Bannon’s “economic nationalism” could mean one of two things: literally, it would entail reinstating trade barriers, the end of the EU as a free-trade area and economic suicide for Central European countries. In a more imaginative – and V4-friendly interpretation – it could translate as “European nationalism”, in other words accelerating the bloc’s economic convergence process and strengthening its trade policy toward third countries, including China… and the U.S. A vicious circle indeed.
One of Bannon’s alleged ambitions is to tear down “crony capitalism”. While this may enthuse many Czechs, Slovaks, Poles and Hungarians, weary of decades of never-ending corruption scandals at the highest level, one can only wonder how public officials and business titans – assuming they’re not one and the same person – might react to such an agenda in Central European capitals.
Leave the onslaught to us, Europeans say
Steve Bannon portrays himself as the man who will help set EU nations free of Brussels’ diktats and unsolicited intrusions in domestic affairs. But as history shows – and Central Europeans might know this better than anyone – self-proclaimed liberators may more often than not turn out to be oppressors in disguise. He comes as the man who took down the U.S.’ political establishment but conveys a narrow-minded Washington perspective, utterly unaware of European particularities. But neither architect of the European far-right’s awakening nor mastermind of the EU’s downfall, he might simply be a pawn in their own domestic endgames and the poster boy of dynamics that elude him.
There’s another explanation for the shortcomings of Bannon’s self-marketing strategy: his rhetoric simply cannot be adapted; ‘America First’, as the name clearly suggests, cannot be exported nor molded into a specific local context: it can only be achieved at the expense of other nations, EU included.
There is little doubt that Steve Bannon will be able to find European partners eager the join his populist revolt. His influence might however be much more limited than anticipated. Despite discarding Bannon’s pan-European views, Jérôme Rivière conceded that his ‘Movement’ might be “a good non-partisan toolbox”. “Good”? That’s a matter of perspective. “Non-partisan”? Not sure where he got that idea.
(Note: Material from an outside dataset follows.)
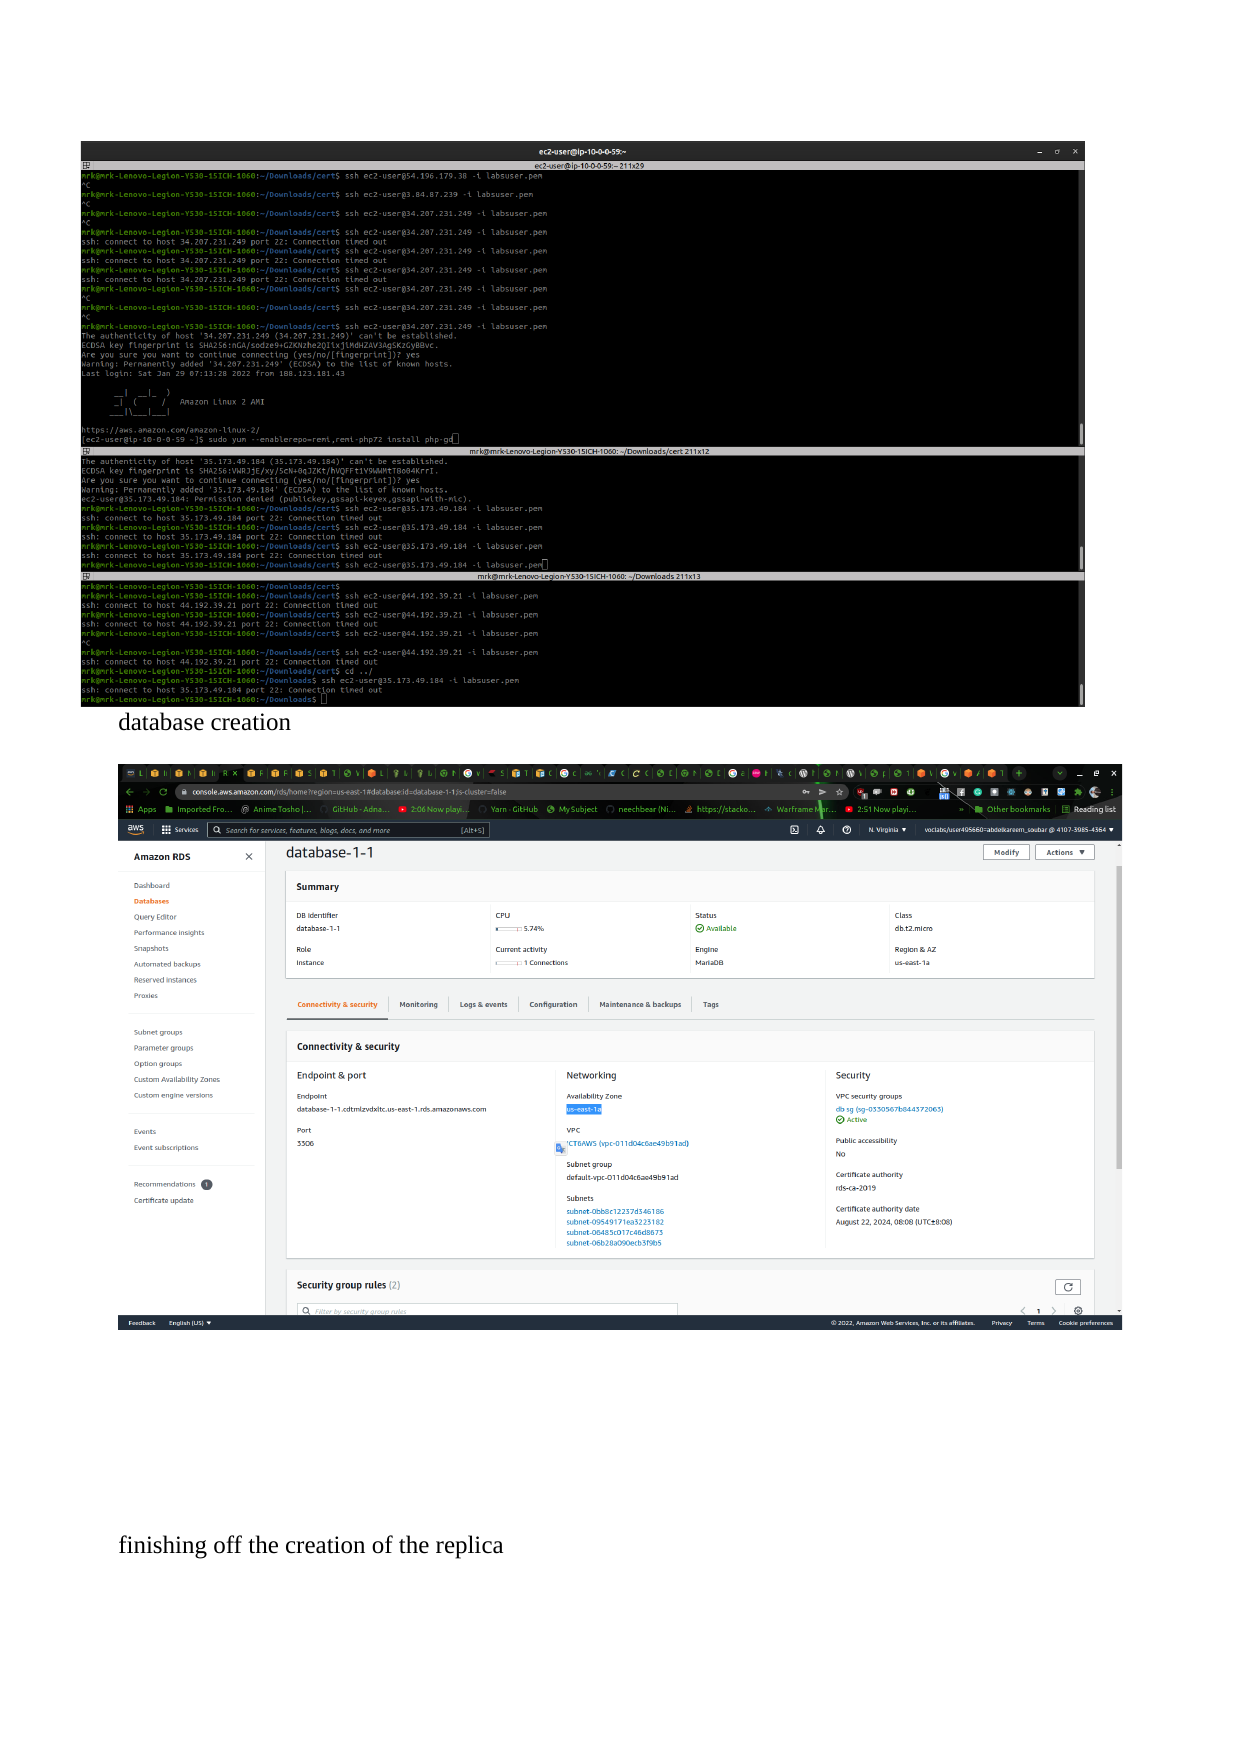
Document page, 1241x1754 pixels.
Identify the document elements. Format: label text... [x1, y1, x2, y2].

A toolbox it is then, providing ideological backing, political credentials and, in some cases, advisory, polling and logistical support, but nothing more. Not a very catchy slogan for an organization aspiring to bring down the globalized elite, drive global change and upend the international world order.
Although Europe’s anti-establishment movements are keeping Bannon at arm’s length for a wide range of reasons, it all boils down to one simple observation: No one can undermine the EU as cunningly, inconspicuously and effectively as Europeans themselves.
A statement which I, albeit woefully and sullenly, can only agree with.